Summer lowered her camera and stared at the object in Dirk's hand. Her eyes widened as she delicately took the comb and held it between her fingers. “It's lovely,” she murmured. She was about to run the comb through a few strands of her flame-red hair that trailed past her ears when she stopped and suddenly looked at him seriously. “You should put it back where you found it. When archaeologists examine this place, and they will, you'll be condemned as a relic thief.”
“If I had a girlfriend, I bet she'd keep it.”
“The last of your long string of women would have stolen the charity box from a church.”
Dirk feigned looking hurt. “Sara's streak of larceny made her irresistible.”
“You're just lucky Dad is a better judge of women than you are.”
“What's he got to do with it?”
“He gave Sara the boot when she showed up at his hangar looking for you.”
“I wondered why she never returned my calls,” said Dirk, without a hint of distress.

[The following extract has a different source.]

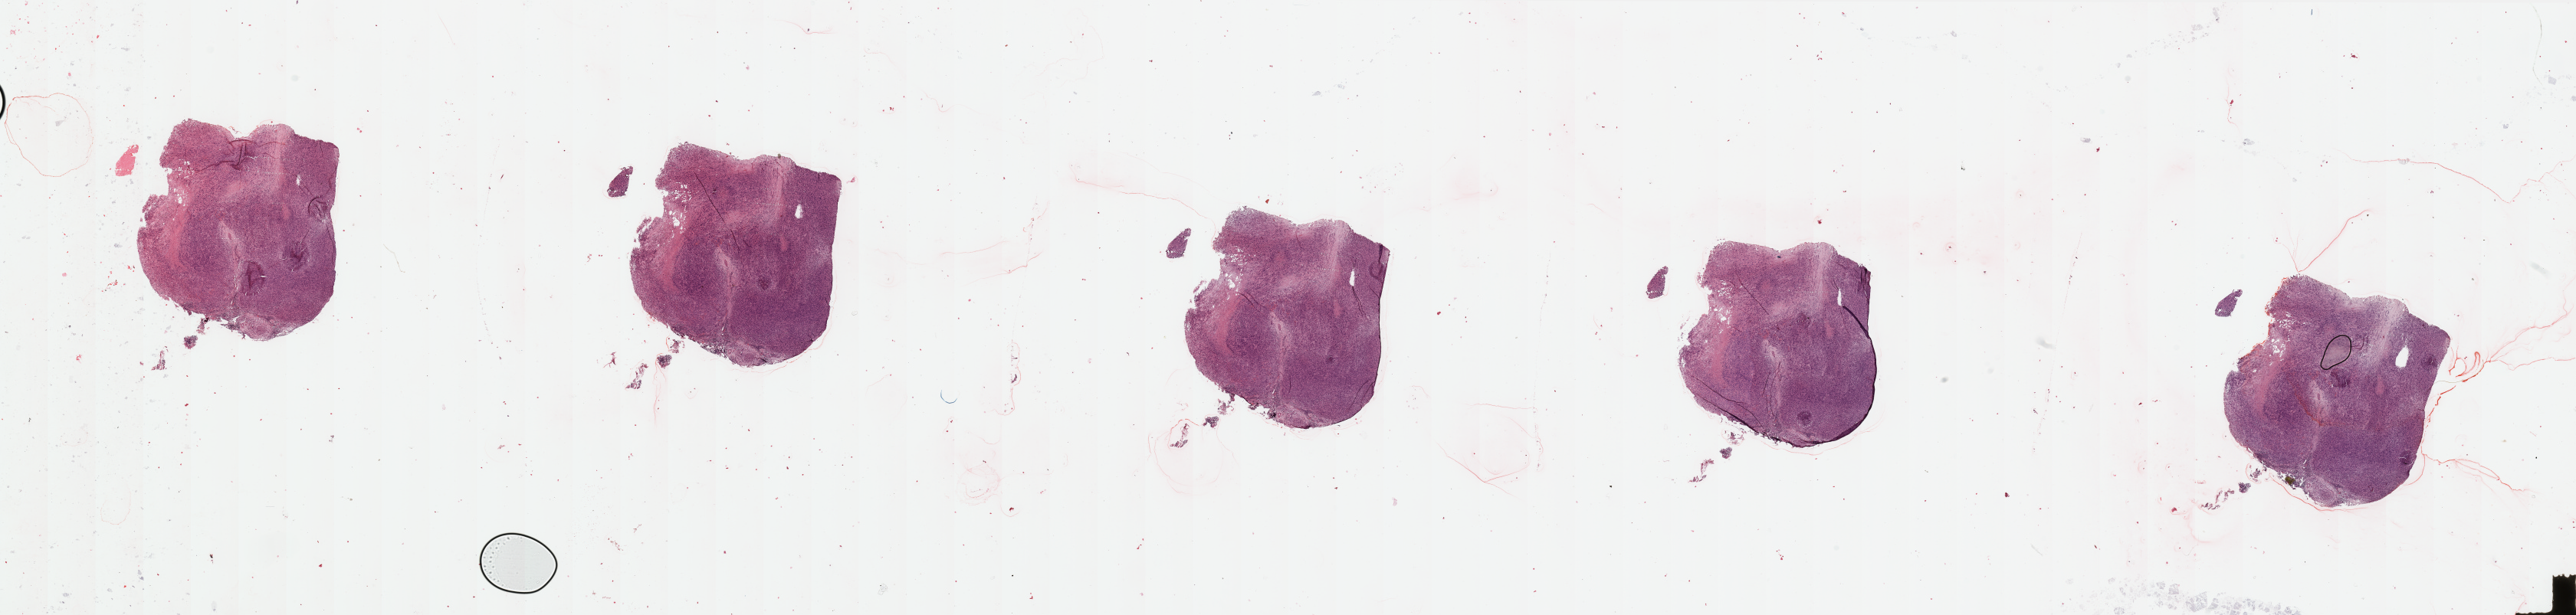
Whole-slide histology image, H&E — low-resolution overview of the scanned area, about 53.2 x 12.7 mm. Tumour tissue sample, sampled site: lymph node. 84-year-old male patient.
Patient diagnosis: Malignant melanoma, NOS.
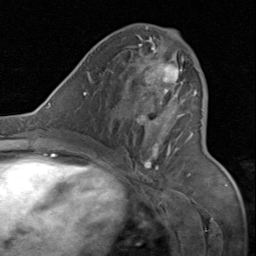
Breast MRI (dynamic contrast-enhanced), one axial slice. Slice 40 of 80 in the series (ordered by position). Cropped to one breast. Dynamic contrast-enhanced series, time point 2 of 8 at this slice position (early post-contrast). 1.5 T. TE 1.7 ms, TR 4.5 ms. 2 mm slice thickness. 256 × 256 image matrix. Female patient.
Outlined on this slice (semi-automatically segmented with operator editing):
- enhancing-tissue mask used for the functional tumour volume (all voxels passing the contrast-enhancement thresholds inside the analysis volume; usually the tumour): bounding box (x1, y1, x2, y2) in pixels: (130, 31, 198, 175)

She gave him a baleful glare and studied the comb, trying to conjure up an image of the last woman to touch it, wondering what style and color her hair might have been. After a few moments, she carefully laid the ancient relic in her brother's open hands so she could photograph it.
As soon as Summer took several close-up photos, Dirk returned the comb to the cauldron. He was soon followed by Summer, who recorded more than thirty images of the bedroom chamber and the ancient artifacts on her digital camera before entering and shooting the ancient kitchen. Satisfied that she had achieved a detailed photographic inventory of the three chambers and their artifacts, she passed the camera to Dirk, who disassembled the lights and slipped it back into its aluminum container. Rather than reattaching it to Summer's back, he held the grip handle tightly in one hand as insurance against losing or damaging the case.
He made a final check of both their air gauges and determined they had more than an ample air reserve for the journey back to their habitat. Well trained by their father, Dirk and his sister were cautious divers who had yet to come remotely close to the fatal danger of empty air tanks. He led the way this time, having memorized the bends and curves in the coral they had passed through earlier.